Mohammed VI propose l'autonomie
Pour contrer un référendum organisé par l'ONU et voulu par Alger et le Polisario, Rabat avance un compromis.
par José GARÇON
Interminable trente et un ans , le conflit porte sur une zone
désertique mais riche en phosphates que se disputent le Maroc et le
Front Polisario, soutenu par l'Algérie. Depuis 1975, on ne compte plus
les plans et les «émissaires spéciaux» de l'ONU usés par cette affaire.
Plaçant de multiples fois «au bord de la guerre» Alger et Rabat, les deux grands rivaux du Maghreb, ce conflit, bien que dit «de faible intensité»,
mobilise les diplomaties française et américaine. Générant des dépenses
militaires astronomiques, il bloque en outre toute construction du
Maghreb.
Alors qu'une fois de plus les Nations unies s'apprêtent à examiner ce dossier, le Maroc lance une offensive diplomatique d'envergure qui conduira, vendredi à Paris, Taïeb Fassi Fihri, son ministre adjoint des Affaires étrangères. Objectif ? Trouver une alternative au référendum d'autodétermination, que Rabat refuse et que l'ONU n'a pu jusqu'ici organiser pour cause de désaccords sur la composition du corps électoral.
Grain de sable. Le royaume chérifien n'a pas lésiné sur les moyens. Alors que l'on disait la région en proie à des «manifestations indépendantistes», le roi Mohammed VI y a effectué à partir du 19 mars une tournée de six jours, se rendant à deux reprises à Maatallah, un faubourg d'El Ayoune, chef-lieu du Sahara occidental et bastion du Polisario. Il y a réaffirmé que le Sahara occidental resterait marocain et qu'il «ne saurait être question d'en lâcher un seul grain de sable». Mais il a pris soin de compléter cette profession de foi par une proposition d'«autonomie» de cette zone annexée il y a trente ans par Rabat, proposition qui sera soumise prochainement aux Nations unies.

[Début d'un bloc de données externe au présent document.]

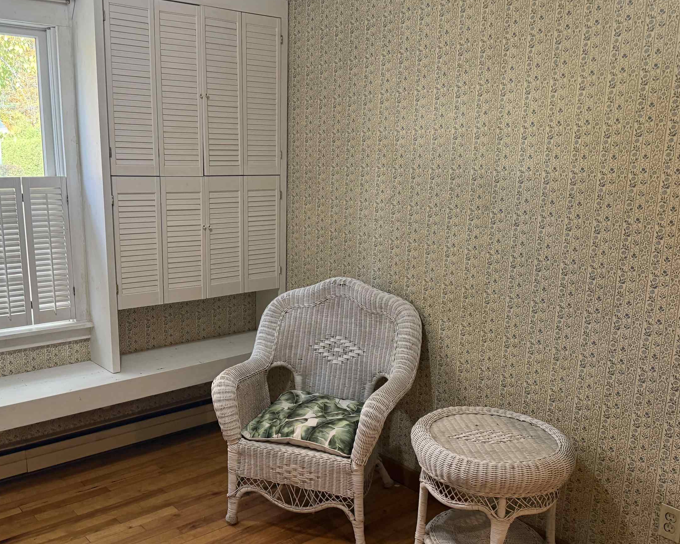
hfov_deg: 54.0
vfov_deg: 44.5
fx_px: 664
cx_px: 286
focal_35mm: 33
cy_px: 300
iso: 250
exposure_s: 1/60
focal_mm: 6.76
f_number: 1.78
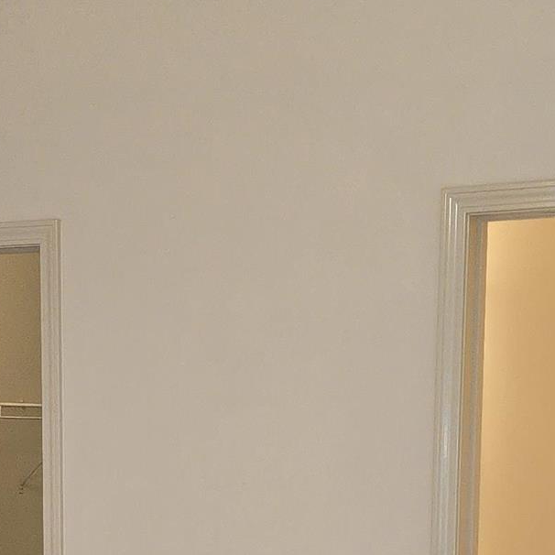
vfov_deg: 16.2
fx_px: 1868
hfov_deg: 16.8
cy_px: 674
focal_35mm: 103
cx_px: 118
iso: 125
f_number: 1.7
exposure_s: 1/60
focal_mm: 6.3
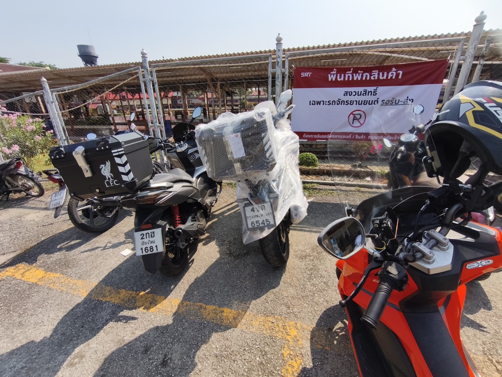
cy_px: 188
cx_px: 251
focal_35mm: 15
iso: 50
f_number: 2.2
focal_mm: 1.91
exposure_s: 1/1536
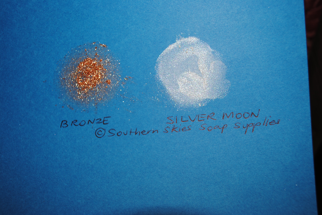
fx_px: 349
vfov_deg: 34.3
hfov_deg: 49.5
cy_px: 108
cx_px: 161
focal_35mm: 39
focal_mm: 26
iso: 100
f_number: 4.2
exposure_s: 1/60
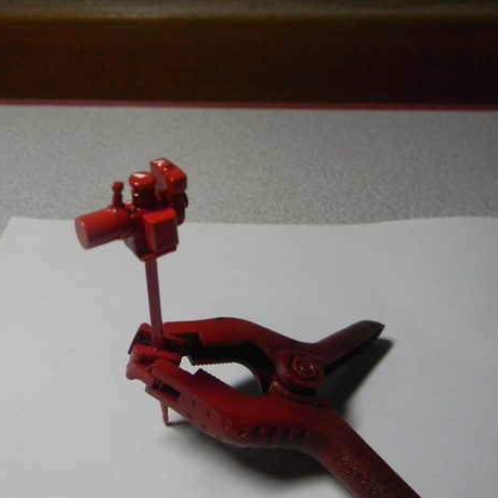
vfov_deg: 47.2
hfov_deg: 47.1
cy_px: 240
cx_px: 220
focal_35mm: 35
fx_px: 570
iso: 400
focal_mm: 5
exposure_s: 1/130
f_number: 3.5
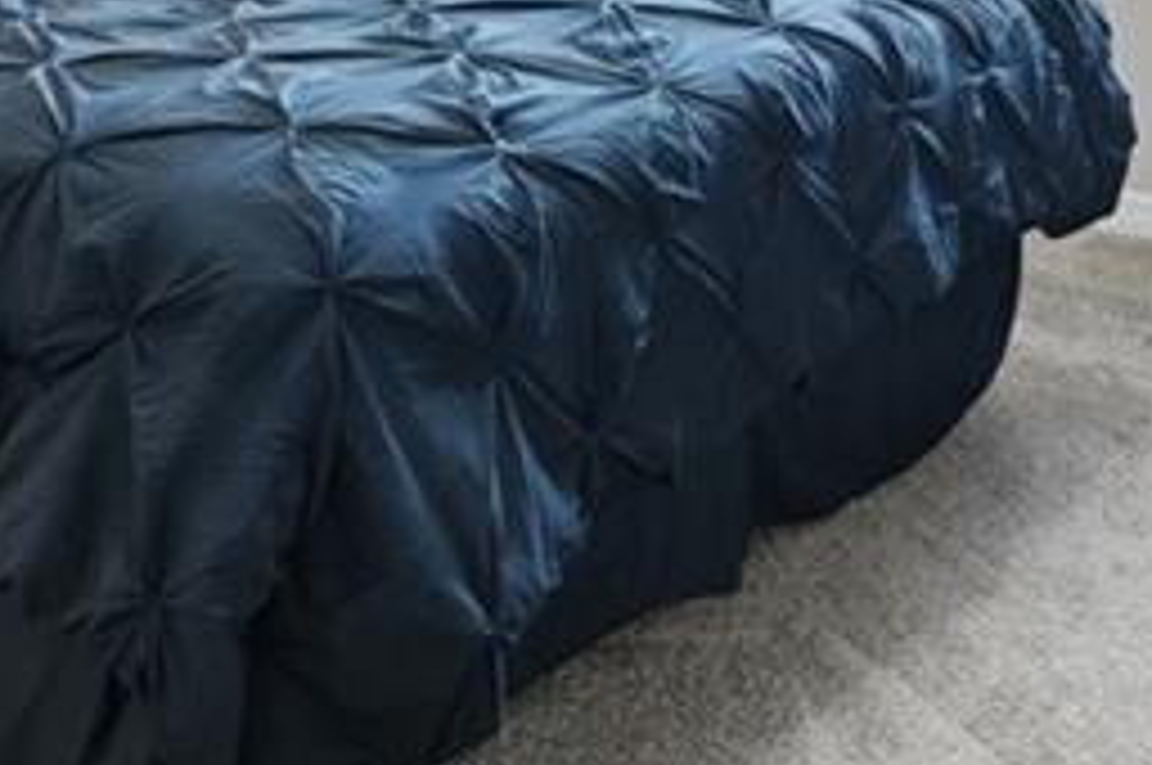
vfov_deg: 18.5
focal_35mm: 64
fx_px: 2045
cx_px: 166
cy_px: -425
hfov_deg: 30.4
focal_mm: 16
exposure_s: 1/40
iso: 400
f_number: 9
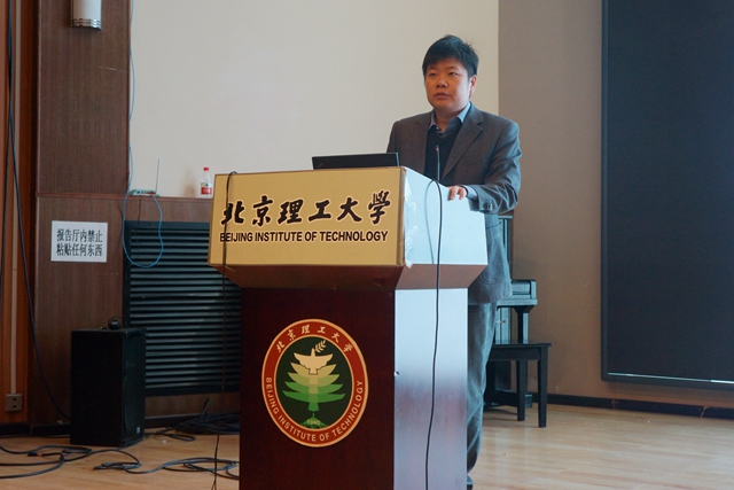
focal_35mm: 55
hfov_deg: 36.2
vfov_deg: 24.6
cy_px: 245
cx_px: 367
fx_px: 1122
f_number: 4.5
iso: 800
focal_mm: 37
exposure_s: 1/50
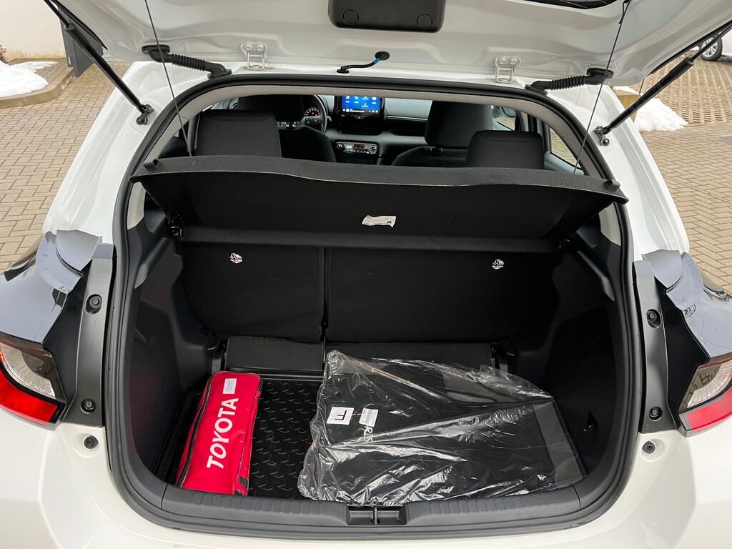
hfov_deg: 67.3
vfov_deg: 53.1
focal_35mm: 26
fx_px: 550
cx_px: 366
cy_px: 274
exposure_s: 1/60
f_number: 1.6
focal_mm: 5.1
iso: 400
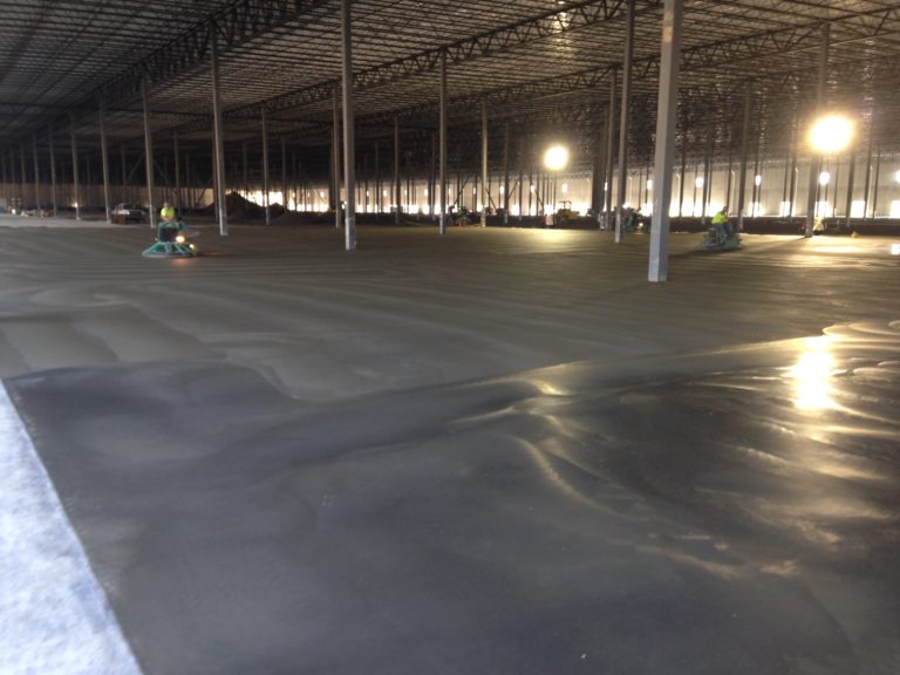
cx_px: 450
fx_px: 858
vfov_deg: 42.9
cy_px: 338
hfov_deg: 55.4
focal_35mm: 33
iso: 50
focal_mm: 4.12
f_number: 2.4
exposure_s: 1/20
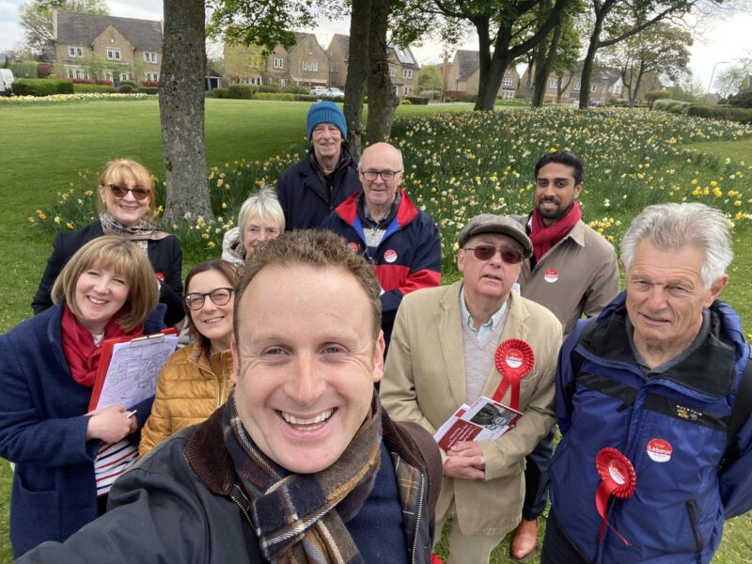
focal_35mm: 23
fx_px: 500
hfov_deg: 73.9
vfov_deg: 58.9
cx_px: 376
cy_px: 282
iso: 25
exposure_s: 1/187
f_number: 2.2
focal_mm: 2.71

Conseil consultatif. Conscient de la nécessité de se concilier la population sahraouie pour que ce projet ait une chance de s'imposer au Sahara occidental, le souverain chérifien a relancé le «Conseil royal consultatif pour les affaires du Sahara». Cette instance, composée de notabilités sahraouies, qui était en sommeil depuis sa création dans les années 90, a été totalement renouvelée. Désormais, ses 141 membres sont des chefs de tribus, des anciens détenus politiques, des représentants des mouvements de jeunesse et de la société civile notamment des femmes. Mohammed VI les a appelés à transformer ce conseil en «une institution de développement, de mobilisation et d'encadrement des citoyens et en une force de proposition».
Durant sa visite, le souverain a inauguré une série de projets de développement évalués à 776 millions de dollars , et gracié 216 détenus au Sahara occidental dont 30 activistes emprisonnés pour avoir organisé l'an dernier des manifestations indépendantistes.
Cette offensive de charme convaincra-t-elle la population sahraouie, plutôt habituée jusqu'ici à la répression, de la volonté de Rabat de «gérer démocratiquement» le Sahara occidental ? Suffira-t-elle à réduire le soutien dont bénéficie le Polisario ? C'est le pari du «plan d'autonomie dans le cadre de la souveraineté du Maroc» lancé par le royaume chérifien. Celui-ci espère y rallier l'ONU en mettant en avant à la fois «l'appui des Sahraouis» et des partis politiques marocains, consultés pour la première fois sur un dossier relevant jusqu'ici de la seule compétence du roi.
Eldorado. C'est loin d'être acquis. Le Front Polisario a rejeté par avance ce plan, et la virulence de la presse algérienne contre la visite de Mohammed VI au Sahara occidental présage d'un «niet» formel d'Alger, qui s'en tient à réclamer «l'organisation du référendum d'autodétermination prévu par les Nations unies». Nouvel Eldorado gazier et pétrolier, l'Algérie compte aujourd'hui sur les rivalités des grandes puissances qui se disputent ses faveurs pour faire échec au plan de règlement marocain.